Versicherungsprodukt
1. Begriff: In einem weiten Sinne ist ein Versicherungsprodukt die Gesamtleistung, die in einem Versicherungsmarkt (potenziellen) Versicherungsnehmern zum Erwerb angeboten werden kann; der Begriff umfasst das Dauerschutzversprechen, rechtlich und inhaltlich konkretisiert in der Versicherungsdeckung (Risikogeschäft), ggf. damit verbundene Spar- und Entsparprodukte (Spargeschäft, Entspargeschäft) sowie diese unmittelbar oder mittelbar ergänzende Abwicklungsleistungen (Abwicklungsgeschäft). Im engeren Sinne ist das Versicherungsprodukt nur die Versicherungsdeckung, die den Versicherungsschutz rechtlich und inhaltlich bestimmt.
2. Wesen: a) Versicherungsprodukte sind Finanzdienstleistungen. Sie sind dadurch geprägt, dass Leistung und Gegenleistung i.d.R. nicht güter-, sondern geldwirtschaftlich erbracht werden.

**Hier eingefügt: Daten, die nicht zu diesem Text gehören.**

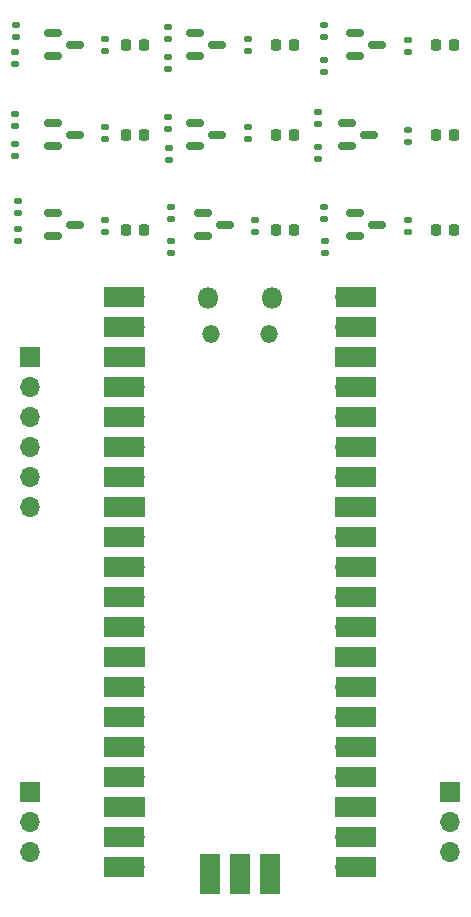
<source format=gbr>
%TF.GenerationSoftware,KiCad,Pcbnew,7.0.5*%
%TF.CreationDate,2023-07-10T21:20:45-07:00*%
%TF.ProjectId,roshambo-pcb-smt,726f7368-616d-4626-9f2d-7063622d736d,rev?*%
%TF.SameCoordinates,Original*%
%TF.FileFunction,Soldermask,Top*%
%TF.FilePolarity,Negative*%
%FSLAX46Y46*%
G04 Gerber Fmt 4.6, Leading zero omitted, Abs format (unit mm)*
G04 Created by KiCad (PCBNEW 7.0.5) date 2023-07-10 21:20:45*
%MOMM*%
%LPD*%
G01*
G04 APERTURE LIST*
G04 Aperture macros list*
%AMRoundRect*
0 Rectangle with rounded corners*
0 $1 Rounding radius*
0 $2 $3 $4 $5 $6 $7 $8 $9 X,Y pos of 4 corners*
0 Add a 4 corners polygon primitive as box body*
4,1,4,$2,$3,$4,$5,$6,$7,$8,$9,$2,$3,0*
0 Add four circle primitives for the rounded corners*
1,1,$1+$1,$2,$3*
1,1,$1+$1,$4,$5*
1,1,$1+$1,$6,$7*
1,1,$1+$1,$8,$9*
0 Add four rect primitives between the rounded corners*
20,1,$1+$1,$2,$3,$4,$5,0*
20,1,$1+$1,$4,$5,$6,$7,0*
20,1,$1+$1,$6,$7,$8,$9,0*
20,1,$1+$1,$8,$9,$2,$3,0*%
G04 Aperture macros list end*
%ADD10RoundRect,0.135000X-0.185000X0.135000X-0.185000X-0.135000X0.185000X-0.135000X0.185000X0.135000X0*%
%ADD11R,1.700000X1.700000*%
%ADD12O,1.700000X1.700000*%
%ADD13RoundRect,0.218750X-0.218750X-0.256250X0.218750X-0.256250X0.218750X0.256250X-0.218750X0.256250X0*%
%ADD14RoundRect,0.150000X-0.587500X-0.150000X0.587500X-0.150000X0.587500X0.150000X-0.587500X0.150000X0*%
%ADD15RoundRect,0.135000X0.185000X-0.135000X0.185000X0.135000X-0.185000X0.135000X-0.185000X-0.135000X0*%
%ADD16O,1.800000X1.800000*%
%ADD17O,1.500000X1.500000*%
%ADD18R,3.500000X1.700000*%
%ADD19R,1.700000X3.500000*%
G04 APERTURE END LIST*
D10*
%TO.C,R7*%
X99410000Y-35471000D03*
X99410000Y-36491000D03*
%TD*%
D11*
%TO.C,J2*%
X100680000Y-98082000D03*
D12*
X100680000Y-100622000D03*
X100680000Y-103162000D03*
%TD*%
D13*
%TO.C,D5*%
X121482500Y-42456000D03*
X123057500Y-42456000D03*
%TD*%
D14*
%TO.C,Q4*%
X114650000Y-33886000D03*
X114650000Y-35786000D03*
X116525000Y-34836000D03*
%TD*%
D15*
%TO.C,R20*%
X132655000Y-43091000D03*
X132655000Y-42071000D03*
%TD*%
D10*
%TO.C,R8*%
X99410000Y-43216000D03*
X99410000Y-44236000D03*
%TD*%
D16*
%TO.C,U1*%
X115735000Y-56302000D03*
D17*
X116035000Y-59332000D03*
X120885000Y-59332000D03*
D16*
X121185000Y-56302000D03*
D12*
X109570000Y-56172000D03*
D18*
X108670000Y-56172000D03*
D12*
X109570000Y-58712000D03*
D18*
X108670000Y-58712000D03*
D11*
X109570000Y-61252000D03*
D18*
X108670000Y-61252000D03*
D12*
X109570000Y-63792000D03*
D18*
X108670000Y-63792000D03*
D12*
X109570000Y-66332000D03*
D18*
X108670000Y-66332000D03*
D12*
X109570000Y-68872000D03*
D18*
X108670000Y-68872000D03*
D12*
X109570000Y-71412000D03*
D18*
X108670000Y-71412000D03*
D11*
X109570000Y-73952000D03*
D18*
X108670000Y-73952000D03*
D12*
X109570000Y-76492000D03*
D18*
X108670000Y-76492000D03*
D12*
X109570000Y-79032000D03*
D18*
X108670000Y-79032000D03*
D12*
X109570000Y-81572000D03*
D18*
X108670000Y-81572000D03*
D12*
X109570000Y-84112000D03*
D18*
X108670000Y-84112000D03*
D11*
X109570000Y-86652000D03*
D18*
X108670000Y-86652000D03*
D12*
X109570000Y-89192000D03*
D18*
X108670000Y-89192000D03*
D12*
X109570000Y-91732000D03*
D18*
X108670000Y-91732000D03*
D12*
X109570000Y-94272000D03*
D18*
X108670000Y-94272000D03*
D12*
X109570000Y-96812000D03*
D18*
X108670000Y-96812000D03*
D11*
X109570000Y-99352000D03*
D18*
X108670000Y-99352000D03*
D12*
X109570000Y-101892000D03*
D18*
X108670000Y-101892000D03*
D12*
X109570000Y-104432000D03*
D18*
X108670000Y-104432000D03*
D12*
X127350000Y-104432000D03*
D18*
X128250000Y-104432000D03*
D12*
X127350000Y-101892000D03*
D18*
X128250000Y-101892000D03*
D11*
X127350000Y-99352000D03*
D18*
X128250000Y-99352000D03*
D12*
X127350000Y-96812000D03*
D18*
X128250000Y-96812000D03*
D12*
X127350000Y-94272000D03*
D18*
X128250000Y-94272000D03*
D12*
X127350000Y-91732000D03*
D18*
X128250000Y-91732000D03*
D12*
X127350000Y-89192000D03*
D18*
X128250000Y-89192000D03*
D11*
X127350000Y-86652000D03*
D18*
X128250000Y-86652000D03*
D12*
X127350000Y-84112000D03*
D18*
X128250000Y-84112000D03*
D12*
X127350000Y-81572000D03*
D18*
X128250000Y-81572000D03*
D12*
X127350000Y-79032000D03*
D18*
X128250000Y-79032000D03*
D12*
X127350000Y-76492000D03*
D18*
X128250000Y-76492000D03*
D11*
X127350000Y-73952000D03*
D18*
X128250000Y-73952000D03*
D12*
X127350000Y-71412000D03*
D18*
X128250000Y-71412000D03*
D12*
X127350000Y-68872000D03*
D18*
X128250000Y-68872000D03*
D12*
X127350000Y-66332000D03*
D18*
X128250000Y-66332000D03*
D12*
X127350000Y-63792000D03*
D18*
X128250000Y-63792000D03*
D11*
X127350000Y-61252000D03*
D18*
X128250000Y-61252000D03*
D12*
X127350000Y-58712000D03*
D18*
X128250000Y-58712000D03*
D12*
X127350000Y-56172000D03*
D18*
X128250000Y-56172000D03*
D12*
X115920000Y-104202000D03*
D19*
X115920000Y-105102000D03*
D11*
X118460000Y-104202000D03*
D19*
X118460000Y-105102000D03*
D12*
X121000000Y-104202000D03*
D19*
X121000000Y-105102000D03*
%TD*%
D14*
%TO.C,Q3*%
X102615000Y-49126000D03*
X102615000Y-51026000D03*
X104490000Y-50076000D03*
%TD*%
D15*
%TO.C,R12*%
X119730000Y-50711000D03*
X119730000Y-49691000D03*
%TD*%
D14*
%TO.C,Q7*%
X128195000Y-33886000D03*
X128195000Y-35786000D03*
X130070000Y-34836000D03*
%TD*%
D15*
%TO.C,R2*%
X107030000Y-42841000D03*
X107030000Y-41821000D03*
%TD*%
D14*
%TO.C,Q9*%
X128195000Y-49126000D03*
X128195000Y-51026000D03*
X130070000Y-50076000D03*
%TD*%
D13*
%TO.C,D3*%
X108782500Y-50576000D03*
X110357500Y-50576000D03*
%TD*%
%TO.C,D8*%
X135042500Y-42456000D03*
X136617500Y-42456000D03*
%TD*%
D14*
%TO.C,Q5*%
X114650000Y-41506000D03*
X114650000Y-43406000D03*
X116525000Y-42456000D03*
%TD*%
D15*
%TO.C,R4*%
X99460000Y-34201000D03*
X99460000Y-33181000D03*
%TD*%
%TO.C,R22*%
X125574000Y-34205000D03*
X125574000Y-33185000D03*
%TD*%
%TO.C,R11*%
X119095000Y-42841000D03*
X119095000Y-41821000D03*
%TD*%
D11*
%TO.C,J3*%
X136240000Y-98082000D03*
D12*
X136240000Y-100622000D03*
X136240000Y-103162000D03*
%TD*%
D14*
%TO.C,Q8*%
X127530000Y-41506000D03*
X127530000Y-43406000D03*
X129405000Y-42456000D03*
%TD*%
D15*
%TO.C,R13*%
X112364000Y-34328000D03*
X112364000Y-33308000D03*
%TD*%
D14*
%TO.C,Q1*%
X102615000Y-33886000D03*
X102615000Y-35786000D03*
X104490000Y-34836000D03*
%TD*%
D13*
%TO.C,D7*%
X135042500Y-34836000D03*
X136617500Y-34836000D03*
%TD*%
D15*
%TO.C,R14*%
X112364000Y-41948000D03*
X112364000Y-40928000D03*
%TD*%
D10*
%TO.C,R26*%
X125064000Y-43472000D03*
X125064000Y-44492000D03*
%TD*%
D14*
%TO.C,Q6*%
X115315000Y-49126000D03*
X115315000Y-51026000D03*
X117190000Y-50076000D03*
%TD*%
D10*
%TO.C,R25*%
X125572000Y-36106000D03*
X125572000Y-37126000D03*
%TD*%
D13*
%TO.C,D9*%
X135042500Y-50576000D03*
X136617500Y-50576000D03*
%TD*%
D14*
%TO.C,Q2*%
X102615000Y-41506000D03*
X102615000Y-43406000D03*
X104490000Y-42456000D03*
%TD*%
D15*
%TO.C,R24*%
X125572000Y-49568000D03*
X125572000Y-48548000D03*
%TD*%
%TO.C,R3*%
X107030000Y-50711000D03*
X107030000Y-49691000D03*
%TD*%
%TO.C,R1*%
X107030000Y-35346000D03*
X107030000Y-34326000D03*
%TD*%
D13*
%TO.C,D1*%
X108782500Y-34836000D03*
X110357500Y-34836000D03*
%TD*%
D10*
%TO.C,R27*%
X125697000Y-51471000D03*
X125697000Y-52491000D03*
%TD*%
D15*
%TO.C,R10*%
X119095000Y-35346000D03*
X119095000Y-34326000D03*
%TD*%
D11*
%TO.C,J1*%
X100680000Y-61252000D03*
D12*
X100680000Y-63792000D03*
X100680000Y-66332000D03*
X100680000Y-68872000D03*
X100680000Y-71412000D03*
X100680000Y-73952000D03*
%TD*%
D10*
%TO.C,R9*%
X99664000Y-50451000D03*
X99664000Y-51471000D03*
%TD*%
%TO.C,R17*%
X112489000Y-43595000D03*
X112489000Y-44615000D03*
%TD*%
%TO.C,R18*%
X112616000Y-51473000D03*
X112616000Y-52493000D03*
%TD*%
D15*
%TO.C,R21*%
X132655000Y-50711000D03*
X132655000Y-49691000D03*
%TD*%
D10*
%TO.C,R16*%
X112364000Y-35848000D03*
X112364000Y-36868000D03*
%TD*%
D15*
%TO.C,R6*%
X99664000Y-49060000D03*
X99664000Y-48040000D03*
%TD*%
%TO.C,R23*%
X125066000Y-41569000D03*
X125066000Y-40549000D03*
%TD*%
D13*
%TO.C,D4*%
X121482500Y-34836000D03*
X123057500Y-34836000D03*
%TD*%
D15*
%TO.C,R15*%
X112618000Y-49612000D03*
X112618000Y-48592000D03*
%TD*%
D13*
%TO.C,D6*%
X121482500Y-50576000D03*
X123057500Y-50576000D03*
%TD*%
%TO.C,D2*%
X108782500Y-42456000D03*
X110357500Y-42456000D03*
%TD*%
D15*
%TO.C,R5*%
X99410000Y-41696000D03*
X99410000Y-40676000D03*
%TD*%
%TO.C,R19*%
X132655000Y-35471000D03*
X132655000Y-34451000D03*
%TD*%
M02*

</source>
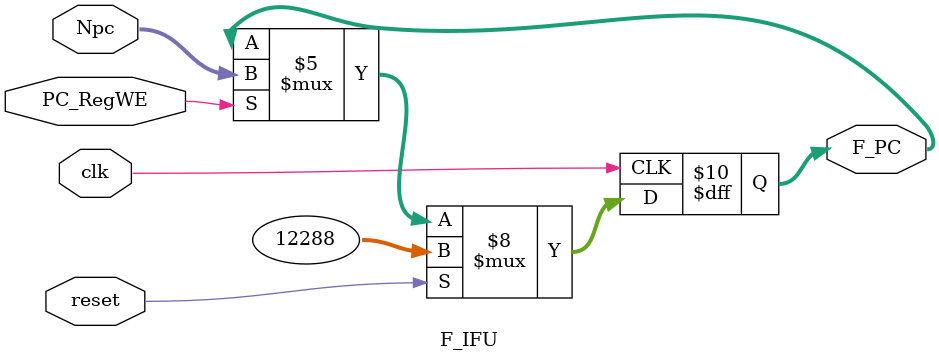
<source format=v>
`timescale 1ns / 1ps
module F_IFU(
    input clk,
    input reset,
    input [31:0] Npc,
    input PC_RegWE,

    output reg [31:0] F_PC
    );

    initial begin

        F_PC = 32'h00003000;
    end

    always @(posedge clk ) begin
        if(reset == 1)begin
            F_PC <= 32'h00003000;
        end
        else if(PC_RegWE == 1)begin
            F_PC <= Npc;
        end
    end

endmodule



</source>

Insbesondere im Bereich der Abwicklungsleistungen und weiterer begleitender Dienstleistungen weicht diese Regel allerdings zunehmend auf (siehe auch Naturalersatz, Assistance sowie allgemein sonstiges Dienstleistungsgeschäft).
b) Versicherungsprodukte sind vom Element der Eventualität bzw. des Zufalls geprägt.
c) Bestände von Versicherungsprodukten sind die Zusammenfassung einer Summe einzelner Rechtsverhältnisse zu einem funktionalen Ganzen. Im System „Versicherung“ sind die Ebene der unabhängigen Einzelrechtsverhältnisse – also die jeweiligen Versicherungsverträge – und die übergeordnete Integrationsebene des zusammengefassten Kollektivs, das für den Zweck des Risikoausgleichs benötigt wird, zu unterscheiden.
3. Gegenstand des Versicherungsprodukts: Versicherung ist der Transfer einer Wahrscheinlichkeitsverteilung von Schäden vom Versicherungsnehmer auf den Versicherer gegen Zahlung einer tendenziell festen Prämie (Kundensicht). Versicherung ist zudem die Deckung eines im Einzelnen ungewissen, insgesamt geschätzten Mittelbedarfs auf der Grundlage des Risikoausgleichs im Kollektiv und in der Zeit (Versicherersicht).
4. Merkmale: Das Versicherungsprodukt a) ist nicht gegenständlich, nicht greifbar und nicht sichtbar;
b) führt oft zu einer längerfristigen Vertragsbindung;
c) ist hinsichtlich seines Angebots nahezu beliebig vermehrbar;
d) deckt einen nur schwer fassbaren Zukunftsbedarf;
e) wird gleichzeitig produziert und verkauft (Uno-actu-Prinzip);
f) verspricht keinen Prestigenutzen und weist zunächst (d.h. vor Eintritt eines Versicherungsfalls) einen nur abstrakten Nutzen auf;
g) ist deshalb eher einem latenten Bedürfnis ausgesetzt, das erst geweckt werden muss.